Dataset entries:
#####
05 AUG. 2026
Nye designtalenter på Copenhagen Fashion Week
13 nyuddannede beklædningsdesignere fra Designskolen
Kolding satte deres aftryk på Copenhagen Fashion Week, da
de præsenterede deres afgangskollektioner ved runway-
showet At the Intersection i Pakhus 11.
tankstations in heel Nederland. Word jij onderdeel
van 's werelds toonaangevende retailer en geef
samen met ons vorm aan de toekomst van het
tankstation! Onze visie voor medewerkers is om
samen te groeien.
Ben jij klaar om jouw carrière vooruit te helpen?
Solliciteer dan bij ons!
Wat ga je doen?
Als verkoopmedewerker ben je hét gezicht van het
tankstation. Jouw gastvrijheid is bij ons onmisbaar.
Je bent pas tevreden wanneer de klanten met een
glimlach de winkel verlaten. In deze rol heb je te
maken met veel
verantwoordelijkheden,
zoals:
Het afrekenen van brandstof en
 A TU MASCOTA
#####
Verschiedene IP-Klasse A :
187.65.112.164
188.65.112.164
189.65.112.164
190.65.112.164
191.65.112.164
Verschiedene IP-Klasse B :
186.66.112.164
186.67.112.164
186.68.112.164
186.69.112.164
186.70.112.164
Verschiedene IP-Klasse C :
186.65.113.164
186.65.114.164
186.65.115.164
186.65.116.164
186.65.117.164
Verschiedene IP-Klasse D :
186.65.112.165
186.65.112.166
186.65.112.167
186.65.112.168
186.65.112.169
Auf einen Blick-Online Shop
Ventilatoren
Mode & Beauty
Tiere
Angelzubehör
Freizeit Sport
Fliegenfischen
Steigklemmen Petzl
#####
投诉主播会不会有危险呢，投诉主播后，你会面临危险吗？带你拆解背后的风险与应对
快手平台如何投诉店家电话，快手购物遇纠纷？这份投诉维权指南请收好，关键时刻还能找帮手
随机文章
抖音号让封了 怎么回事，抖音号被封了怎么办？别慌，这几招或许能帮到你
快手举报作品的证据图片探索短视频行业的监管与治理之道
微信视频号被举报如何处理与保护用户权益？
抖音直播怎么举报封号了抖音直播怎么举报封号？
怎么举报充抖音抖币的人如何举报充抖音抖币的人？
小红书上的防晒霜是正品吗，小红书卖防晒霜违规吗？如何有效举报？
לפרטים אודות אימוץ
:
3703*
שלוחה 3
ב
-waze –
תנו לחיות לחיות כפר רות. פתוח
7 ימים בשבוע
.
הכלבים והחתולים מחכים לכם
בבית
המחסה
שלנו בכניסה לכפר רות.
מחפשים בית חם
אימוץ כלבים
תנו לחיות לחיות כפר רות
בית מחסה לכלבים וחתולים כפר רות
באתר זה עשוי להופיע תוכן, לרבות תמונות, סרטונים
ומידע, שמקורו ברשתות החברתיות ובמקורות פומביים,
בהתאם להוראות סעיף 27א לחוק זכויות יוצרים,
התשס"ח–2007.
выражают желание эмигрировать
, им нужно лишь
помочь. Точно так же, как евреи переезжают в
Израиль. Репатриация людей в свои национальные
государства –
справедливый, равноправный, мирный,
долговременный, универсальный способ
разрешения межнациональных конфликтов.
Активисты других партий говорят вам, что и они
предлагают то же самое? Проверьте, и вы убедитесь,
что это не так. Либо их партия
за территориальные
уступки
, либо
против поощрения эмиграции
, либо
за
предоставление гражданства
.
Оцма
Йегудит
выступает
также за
#####
What you will do: Which lines hold the string "deres"? Copy all of them from the data above.

Reply:
Kolding satte deres aftryk på Copenhagen Fashion Week, da
de præsenterede deres afgangskollektioner ved runway-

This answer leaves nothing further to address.